The cytochrome o complex is one of two ubiquinol oxidases in the aerobic respiratory system of Escherichia coli. This enzyme catalyzes the two-electron oxidation of ubiquinol-8 which is located in the cytoplasmic membrane, and the four-electron reduction of molecular oxygen to water. The purified oxidase contains at least four subunits by sodium dodecyl sulfate-polyacrylamide gel electrophoresis analysis and has been shown to couple electron flux to the generation of a proton motive force across the membrane. In this paper, the DNA sequence of the cyo operon, containing the structural genes for the oxidase, is reported. This operon is shown to encode five open reading frames, cyoABCDE. The gene products of three of these, cyoA, cyoB, and cyoC, are clearly related to subunits II, I, and III, respectively, of the eukaryotic and prokaryotic aa3-type cytochrome c oxidases. This family of cytochrome c oxidases contain heme a and copper as prosthetic groups, whereas the E. coli enzyme contains heme b (protoheme IX) and copper. The most striking sequence similarities relate the large subunits (I) of both the E. coli quinol oxidase and the cytochrome c oxidases. It is likely that the sequence similarities reflect a common molecular architecture of the two heme binding sites and of a copper binding site in these enzymes. In addition, the cyoE open reading frame is closely related to a gene denoted ORF1 from Paracoccus dentrificans which is located in between the genes encoding subunits II and III of the cytochrome c oxidase of this organism. The function of the ORF1 gene product is not known. These sequence relationships define a superfamily of membrane-bound respiratory oxidases which share structural features but which have different functions. The E. coli cytochrome o complex oxidizes ubiquinol but has no ability to catalyze the oxidation of reduced cytochrome c. Nevertheless, it is clear that the E. coli oxidase and the aa3-type cytochrome c oxidases must have very similar structures, at least in the vicinity of the catalytic centers, and they are very likely to have similar mechanisms for bioenergetic coupling (proton pumping).     

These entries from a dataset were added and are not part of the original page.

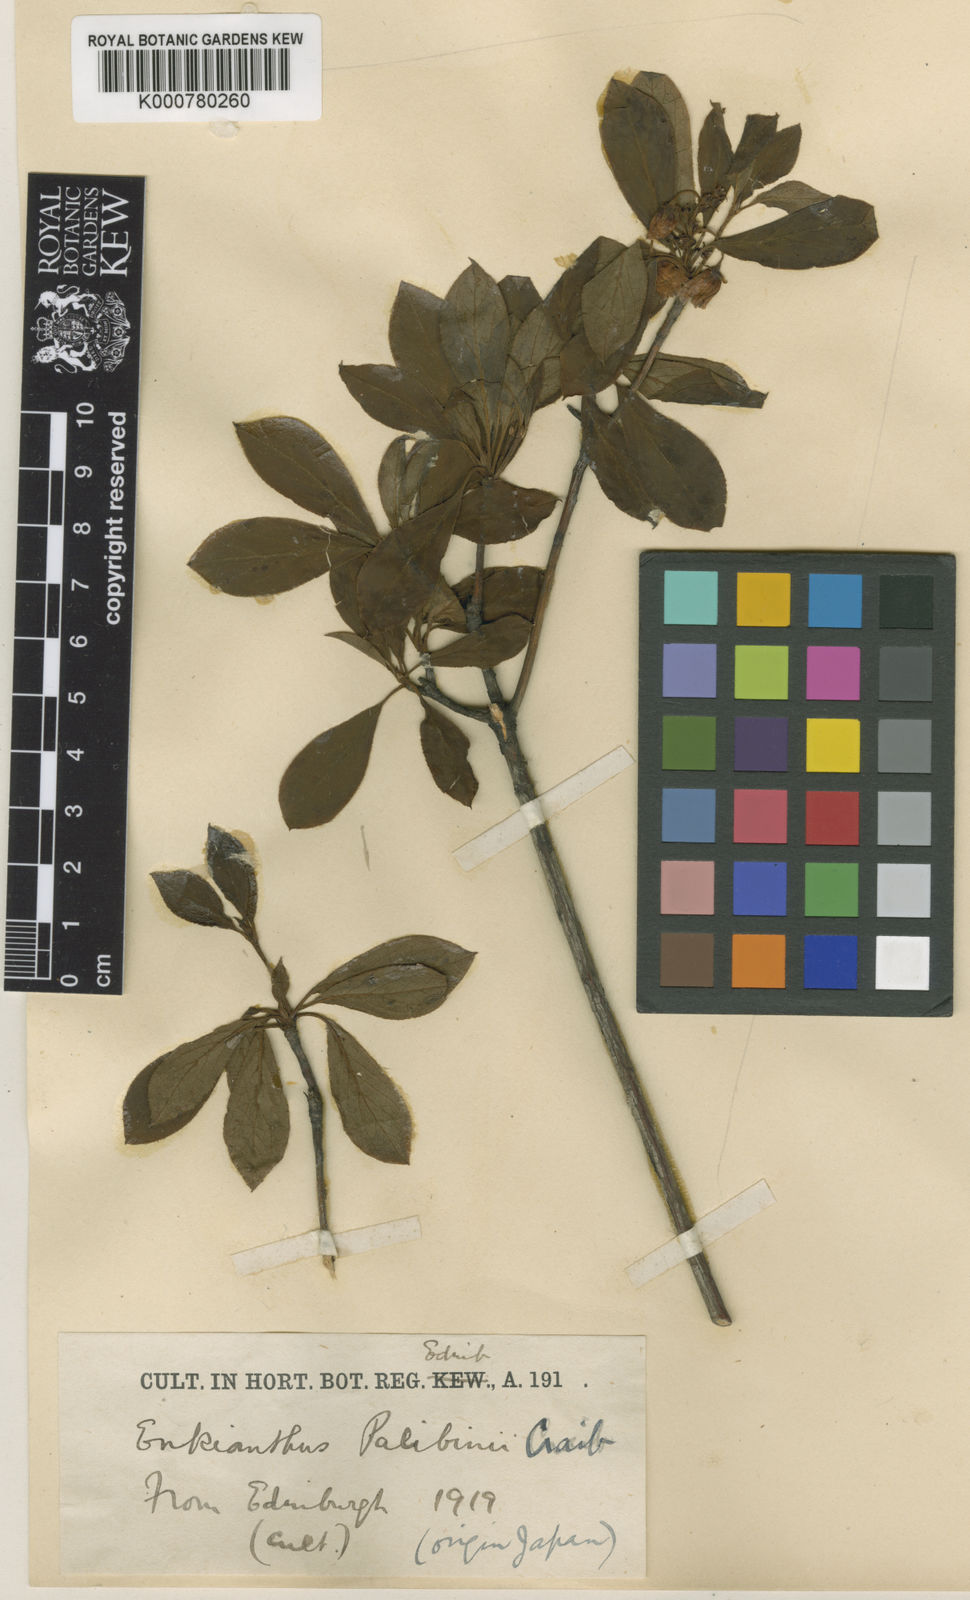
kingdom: Plantae
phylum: Tracheophyta
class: Magnoliopsida
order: Ericales
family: Ericaceae
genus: Enkianthus
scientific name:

Expression of cyoA and cyoB demonstrates that the CO-binding heme component of the Escherichia coli cytochrome o complex is in subunit I

The cytochrome o complex of the Escherichia coli aerobic respiratory chain is a ubiquinol oxidase. The enzyme consists of at least four subunits by sodium dodecyl sulfate-polyacrylamide gel electrophoresis analysis and contains two heme b prosthetic groups (b555 and b562) plus copper. The sequence of the cyo operon, encoding the subunits of the oxidase, reveals five open reading frames, cyoABCDE. This paper describes results obtained by expressing independently cyoA and cyoB in the absence of the other subunits of the complex. Polyclonal antibodies which react with subunits I and II of the purified oxidase demonstrate that cyoA and cyoB correspond to subunit II and subunit I, respectively, of the complex. These subunits are stably inserted into the membrane when expressed. Furthermore, expression of cyoB (subunit I) results in elevated heme levels in the membrane. Reduced-minus-oxidized spectra suggest that the cytochrome b555 component is present but that the cytochrome b562 component is not. This heme component is shown to bind to CO, as it does in the intact enzyme. Hence, subunit I alone is sufficient for the assembly of the stable CO-binding heme component of this oxidase.